__Task details__: Copy out the text of every item below word for word and in the same order, leaving out the pictures.

════════

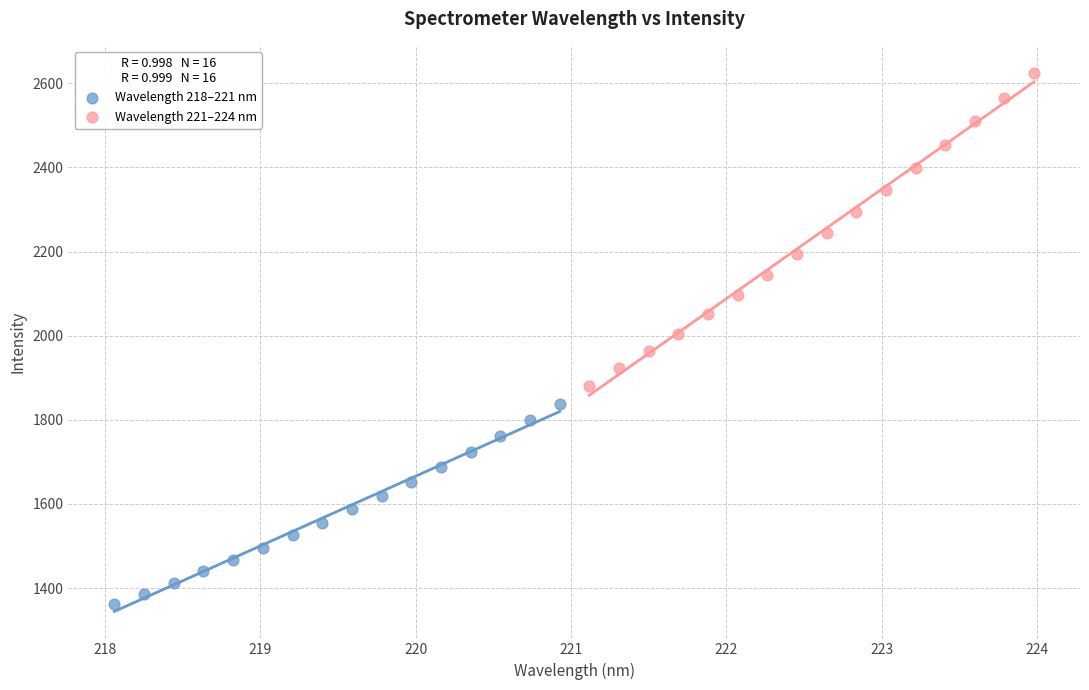

Which series reaches the maximum Y coordinate?

Wavelength 221–224 nm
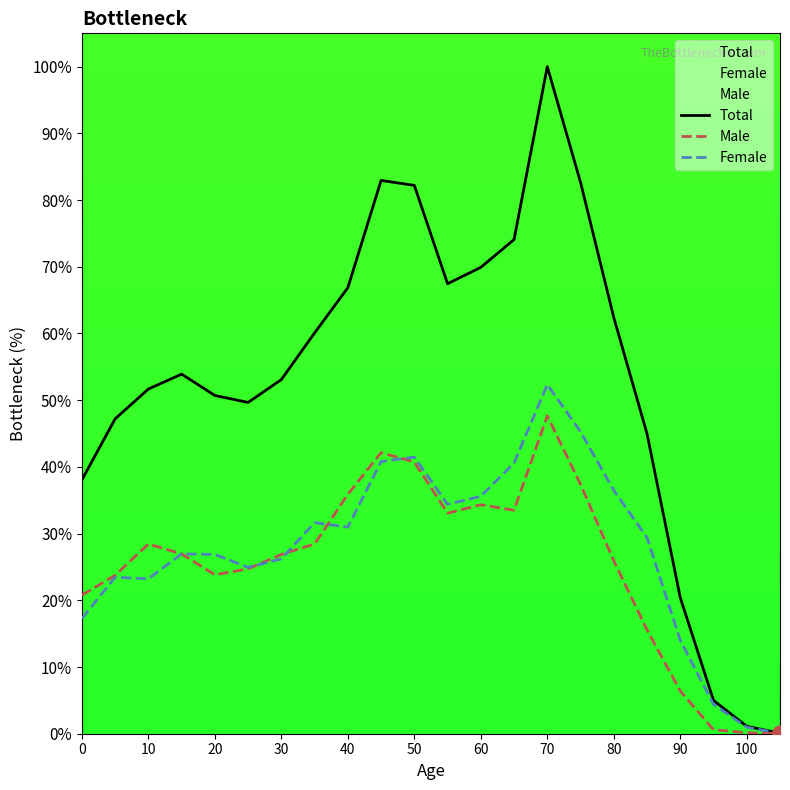

At how many categories does at least one series exceed 5?

19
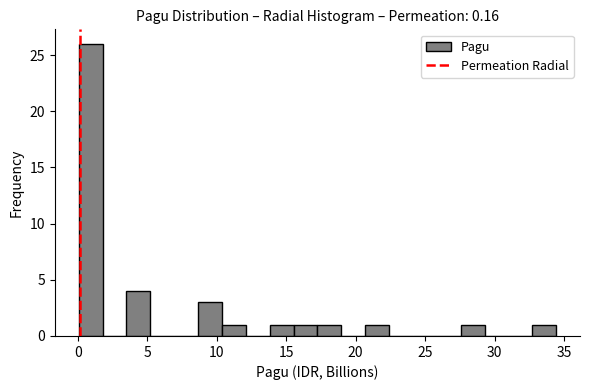

Read against the x-axis, roughly where is the centre of the tallest bar?

1.0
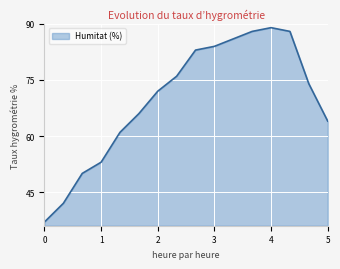

Does the chart have visible grid lines?

Yes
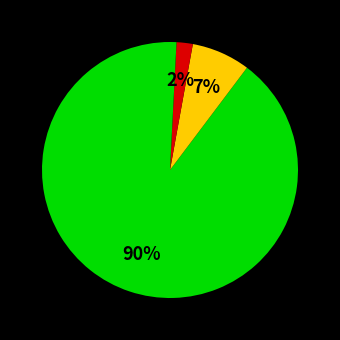

Count the number of slices in the pie.

4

════════

__Answer space__:
Which series reaches the maximum Y coordinate?

Wavelength 221–224 nm

At how many categories does at least one series exceed 5?

19

Read against the x-axis, roughly where is the centre of the tallest bar?

1.0

Does the chart have visible grid lines?

Yes

Count the number of slices in the pie.

4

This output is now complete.